● Activity: Exactly the lines from the beginning of the records to the line with "pinky mcp: (1450, 954)", both ends included, are to be given again, and pictures are to be left out.

(Pixel coordinate listings)
★ ★ ★ ★ ★ ★ ★

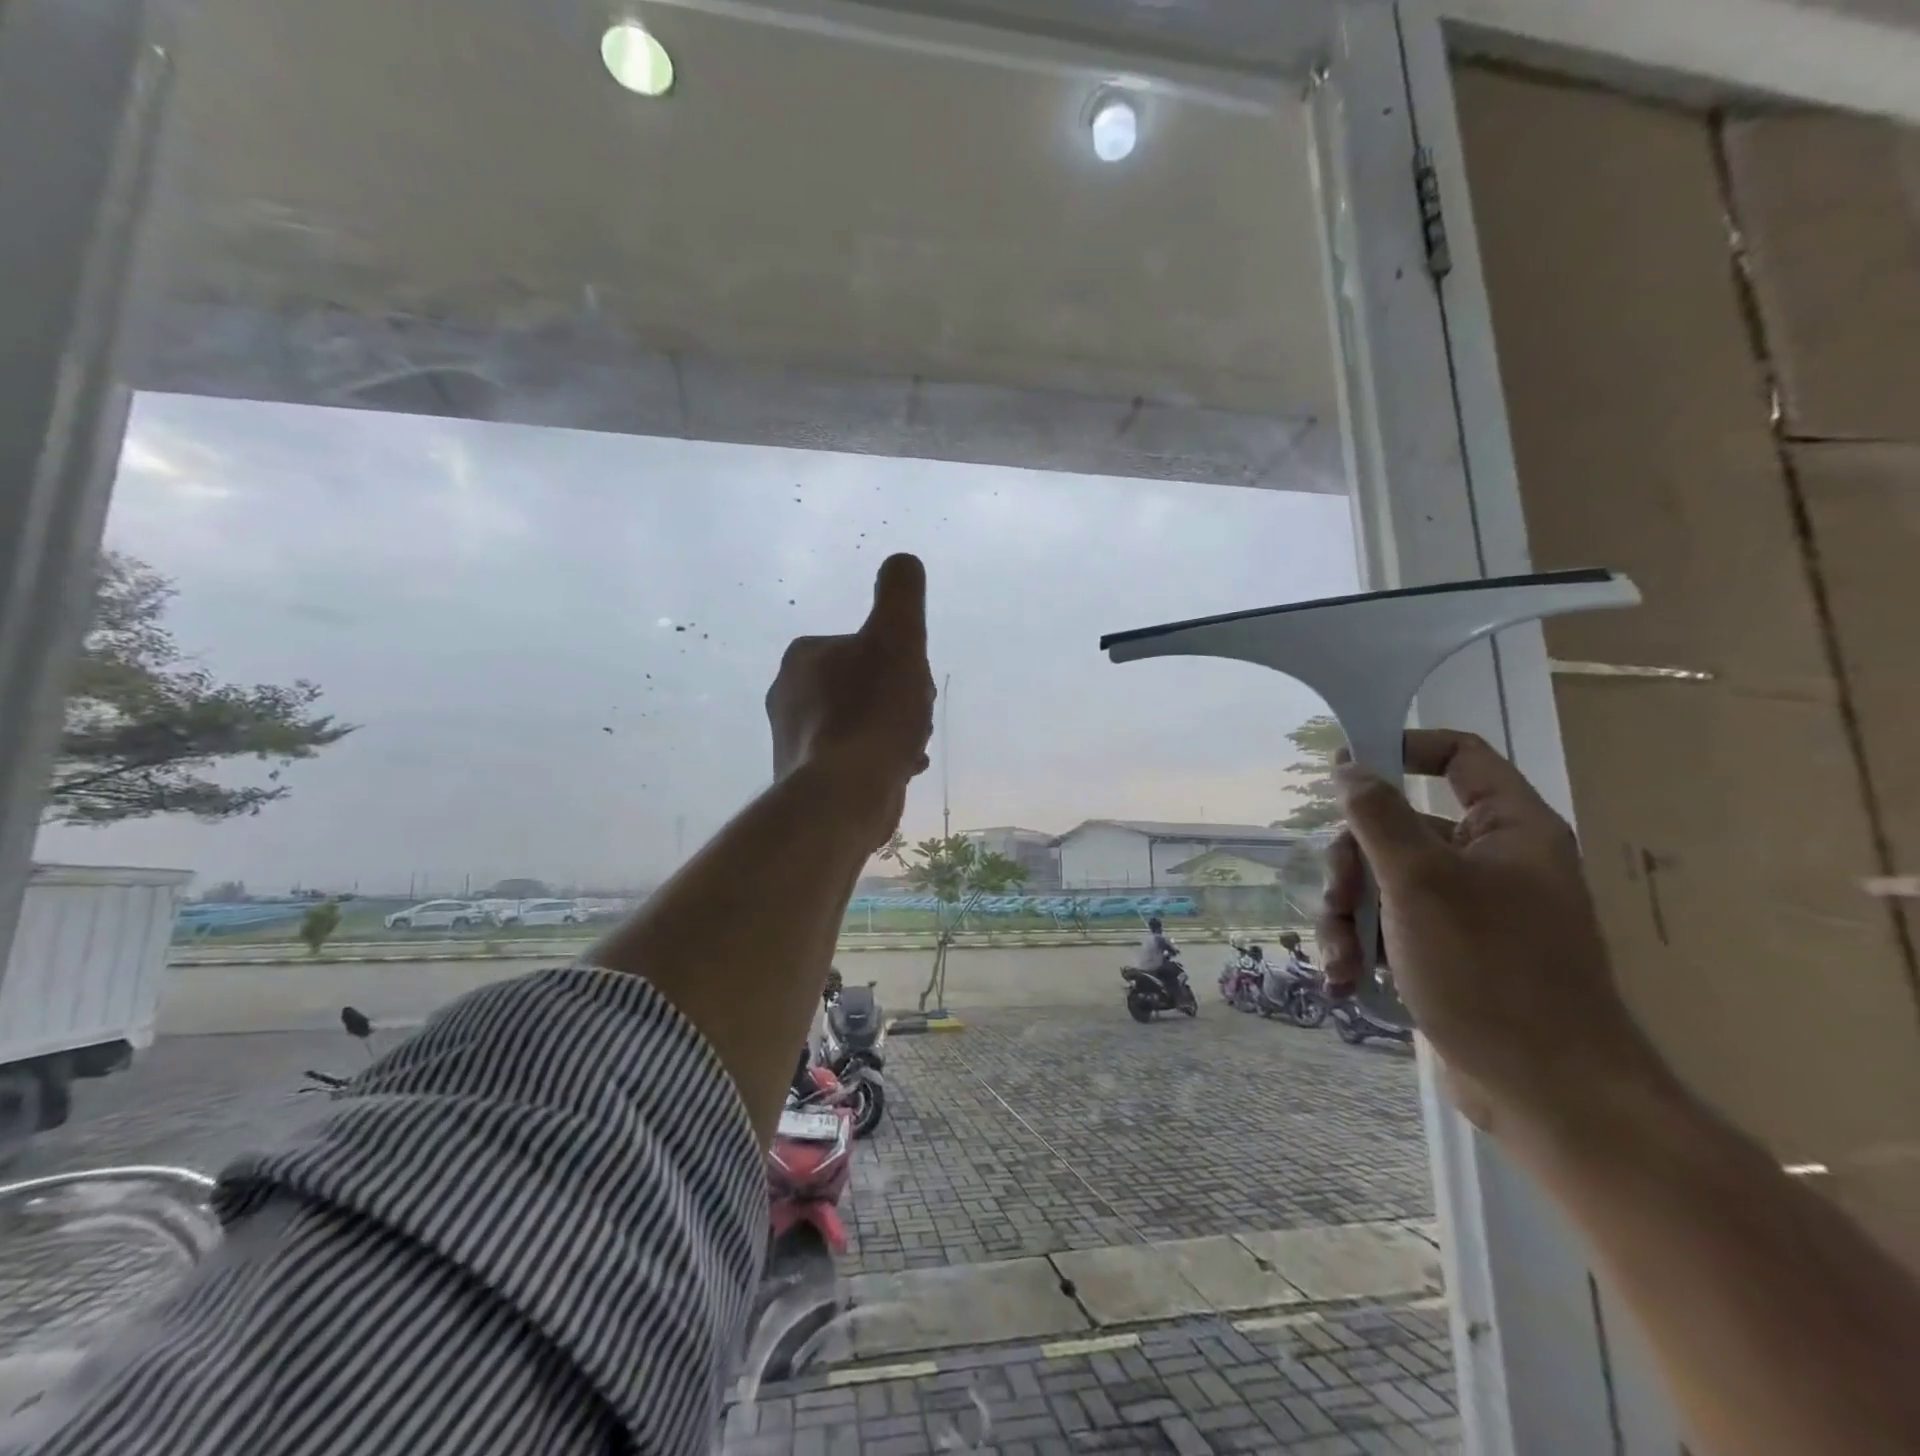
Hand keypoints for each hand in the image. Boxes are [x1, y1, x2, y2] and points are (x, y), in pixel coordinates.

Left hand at [765, 554, 935, 850]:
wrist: (844, 795)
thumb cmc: (873, 712)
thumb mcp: (898, 638)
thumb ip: (901, 594)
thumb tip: (901, 561)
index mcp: (804, 655)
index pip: (866, 647)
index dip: (901, 663)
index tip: (915, 686)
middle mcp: (788, 692)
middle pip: (863, 685)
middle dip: (896, 700)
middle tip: (913, 721)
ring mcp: (793, 737)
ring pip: (859, 722)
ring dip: (891, 731)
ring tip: (909, 750)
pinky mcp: (803, 775)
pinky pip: (851, 756)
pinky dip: (876, 758)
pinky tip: (899, 771)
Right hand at [1318, 729, 1662, 1133]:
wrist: (1549, 1094)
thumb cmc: (1491, 972)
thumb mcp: (1420, 883)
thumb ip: (1378, 817)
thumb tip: (1348, 766)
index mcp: (1508, 830)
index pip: (1458, 757)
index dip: (1402, 750)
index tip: (1345, 770)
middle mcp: (1491, 862)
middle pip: (1397, 828)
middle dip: (1351, 866)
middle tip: (1336, 899)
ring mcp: (1470, 911)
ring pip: (1383, 882)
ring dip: (1347, 916)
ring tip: (1339, 958)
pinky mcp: (1450, 954)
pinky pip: (1391, 926)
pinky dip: (1363, 947)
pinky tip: (1348, 979)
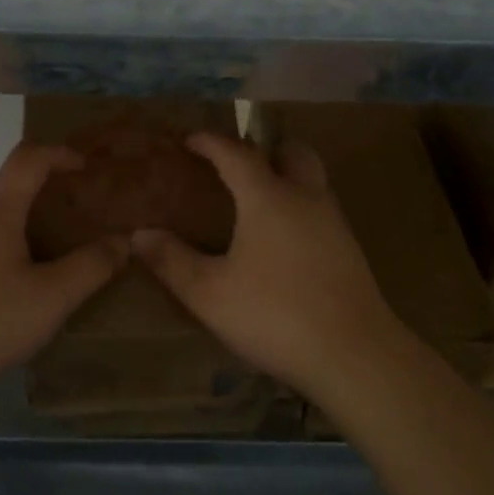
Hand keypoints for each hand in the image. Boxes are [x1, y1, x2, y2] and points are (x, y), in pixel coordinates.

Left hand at [0, 142, 127, 394]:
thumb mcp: (51, 298)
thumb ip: (91, 266)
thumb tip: (124, 241)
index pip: (29, 158)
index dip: (59, 154)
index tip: (85, 167)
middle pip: (6, 182)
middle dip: (38, 189)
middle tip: (66, 214)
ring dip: (14, 216)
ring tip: (40, 247)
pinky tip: (5, 277)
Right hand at [130, 134, 404, 395]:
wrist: (355, 355)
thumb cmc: (275, 315)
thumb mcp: (210, 294)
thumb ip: (172, 261)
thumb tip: (138, 235)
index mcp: (268, 197)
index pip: (236, 153)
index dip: (211, 142)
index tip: (190, 139)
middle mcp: (306, 197)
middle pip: (291, 151)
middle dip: (265, 147)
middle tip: (239, 162)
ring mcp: (334, 222)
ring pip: (313, 178)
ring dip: (287, 174)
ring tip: (259, 198)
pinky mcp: (350, 249)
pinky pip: (321, 207)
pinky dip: (301, 204)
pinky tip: (285, 238)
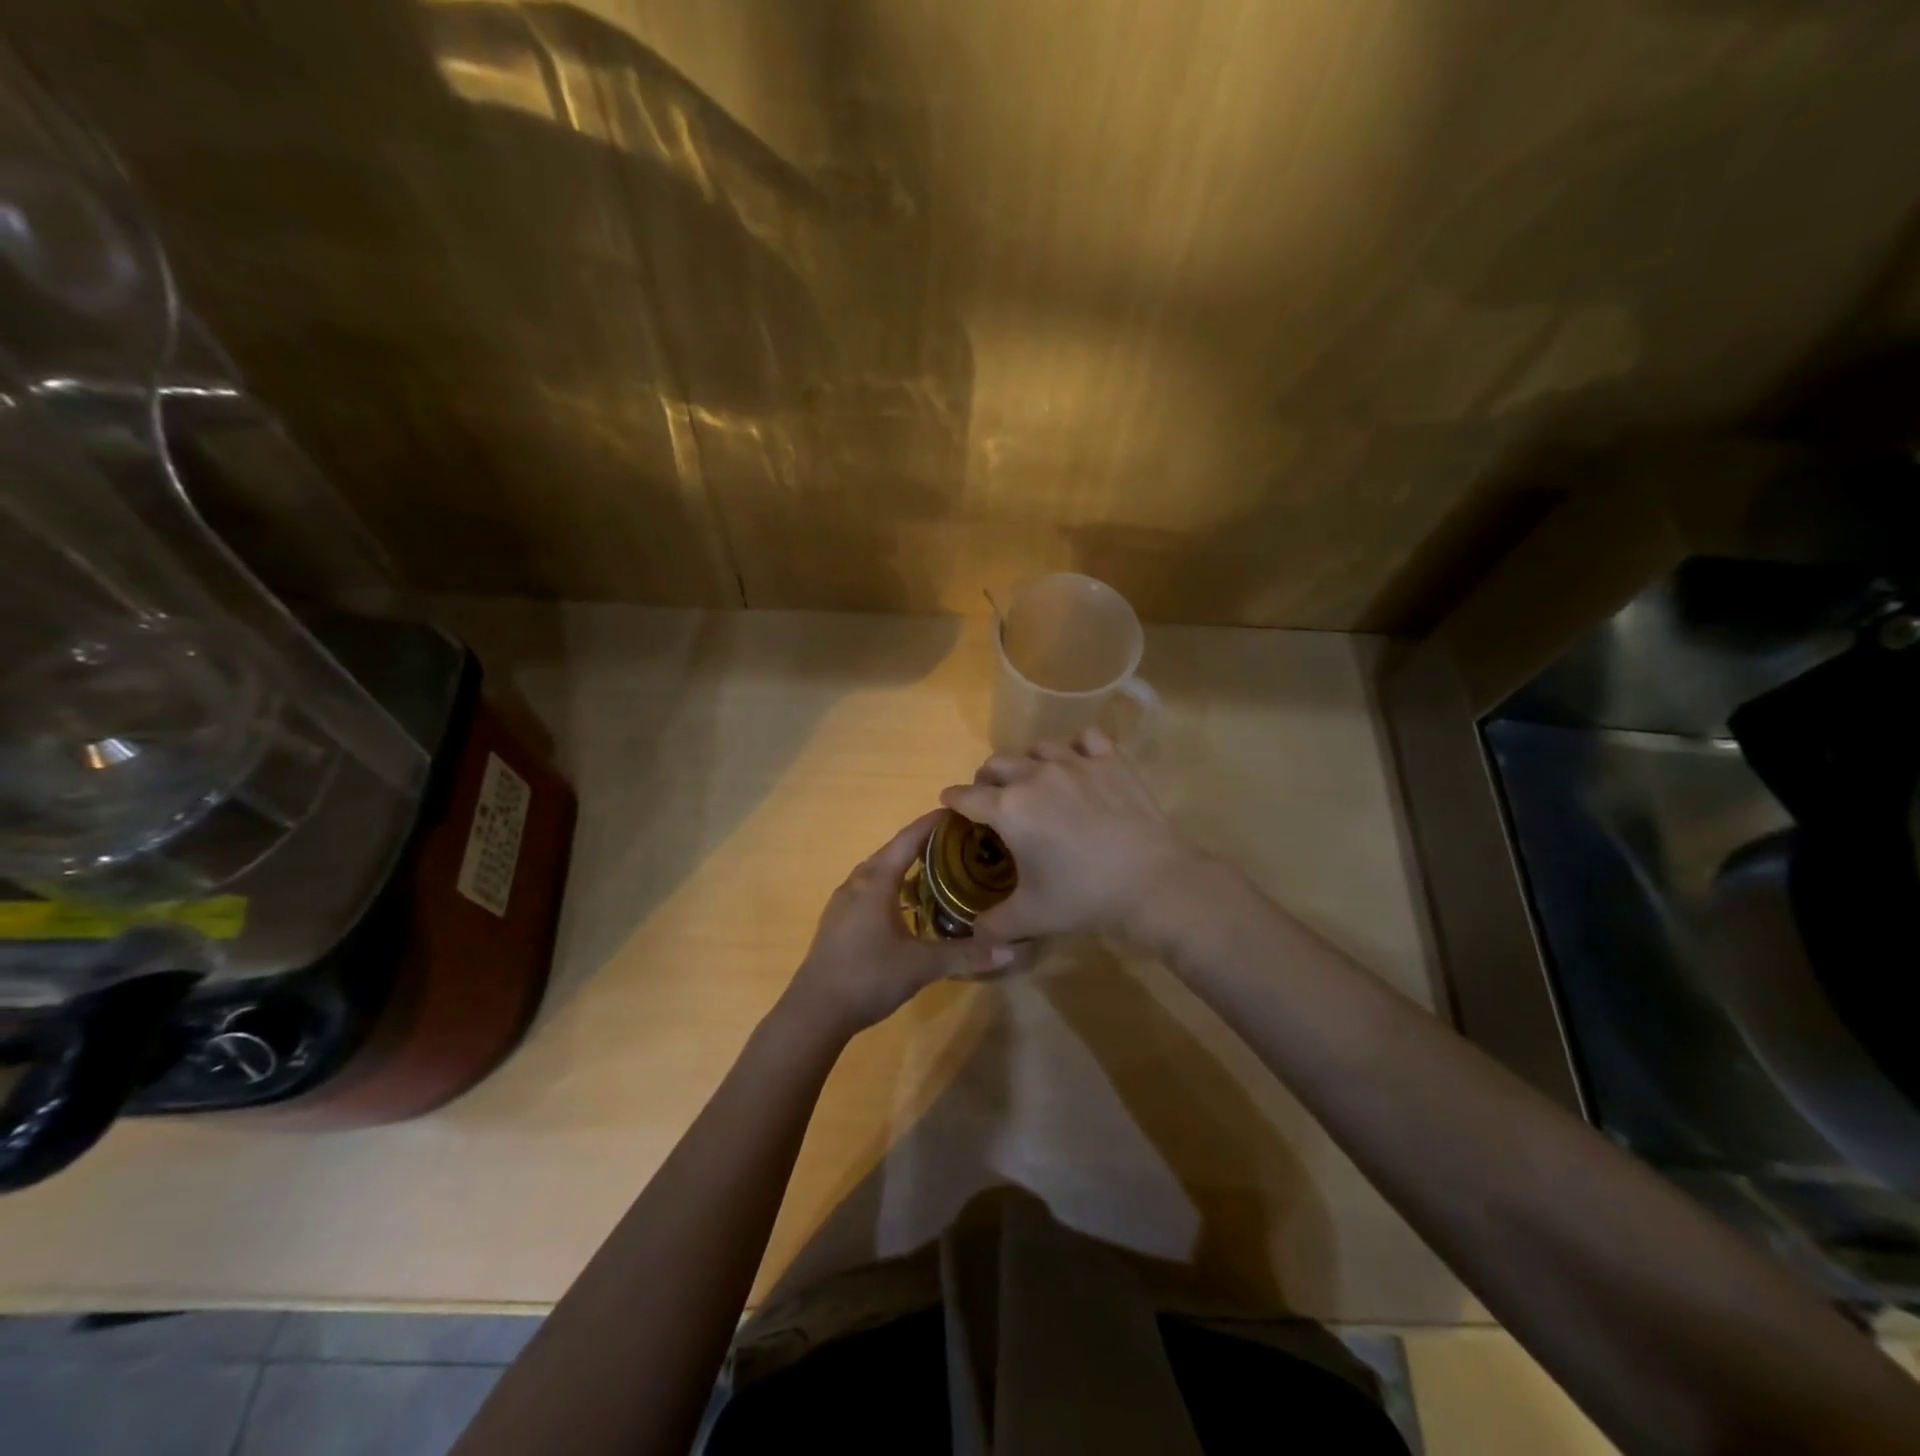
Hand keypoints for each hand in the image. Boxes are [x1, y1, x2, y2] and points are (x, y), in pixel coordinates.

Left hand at [783, 811, 1015, 1039]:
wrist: (814, 1011)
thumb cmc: (868, 977)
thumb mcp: (921, 966)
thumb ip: (965, 955)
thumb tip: (1010, 948)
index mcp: (876, 881)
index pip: (908, 839)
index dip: (932, 823)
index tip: (958, 810)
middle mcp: (857, 882)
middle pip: (892, 851)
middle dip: (922, 842)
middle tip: (956, 843)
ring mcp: (842, 902)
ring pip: (878, 871)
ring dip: (903, 865)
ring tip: (935, 869)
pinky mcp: (837, 921)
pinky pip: (868, 889)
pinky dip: (890, 885)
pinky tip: (905, 904)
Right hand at [939, 729, 1206, 942]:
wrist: (1150, 882)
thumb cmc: (1082, 897)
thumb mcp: (1030, 918)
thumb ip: (993, 925)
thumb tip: (974, 933)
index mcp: (1008, 809)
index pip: (966, 796)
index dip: (953, 800)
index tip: (950, 803)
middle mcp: (1035, 775)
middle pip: (996, 763)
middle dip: (986, 778)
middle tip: (992, 797)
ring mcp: (1074, 763)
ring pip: (1037, 747)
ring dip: (1027, 762)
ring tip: (1034, 780)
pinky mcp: (1110, 760)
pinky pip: (1085, 739)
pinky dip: (1076, 748)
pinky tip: (1079, 763)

★ ★ ★ ★ ★ ★ ★

● Expected answer:
Hand keypoints for each hand in the image. Boxes are [x1, y1, x2, y2] and points are (x, y), in pixel coordinates.

Left hand at [765, 554, 935, 850]:
wrist: (844, 795)
thumb cmc: (873, 712)
thumb mcp: (898, 638)
thumb ip: (901, 594)
thumb tip: (901, 561)
index mcp: (804, 655)
index pip: (866, 647)
index dip: (901, 663)
index tip: (915, 686)
middle mcp: (788, 692)
middle pip: (863, 685)
middle dip: (896, 700)
middle tip: (913, 721)
ring mcp: (793, 737)
ring pip: (859, 722)
ring dip: (891, 731)
ring tip: (909, 750)
pinky mcp: (803, 775)
pinky pip: (851, 756)
pinky dip: (876, 758)
pinky tip: (899, 771)
Right hand at [1318, 729, 1662, 1133]:
wrist: (1549, 1094)
thumb cmc: (1491, 972)
thumb mcp: (1420, 883)
thumb ip: (1378, 817)
thumb tip: (1348, 766)
index mcp: (1508, 830)
index pip: (1458, 757)
index dip: (1402, 750)
index tip: (1345, 770)
middle mcp: (1491, 862)
middle pip: (1397, 828)
middle dip: (1351, 866)
middle tip: (1336, 899)
ring mcp: (1470, 911)
ring pip: (1383, 882)
ring dip: (1347, 916)
ring tip: (1339, 958)
pinky mcp: (1450, 954)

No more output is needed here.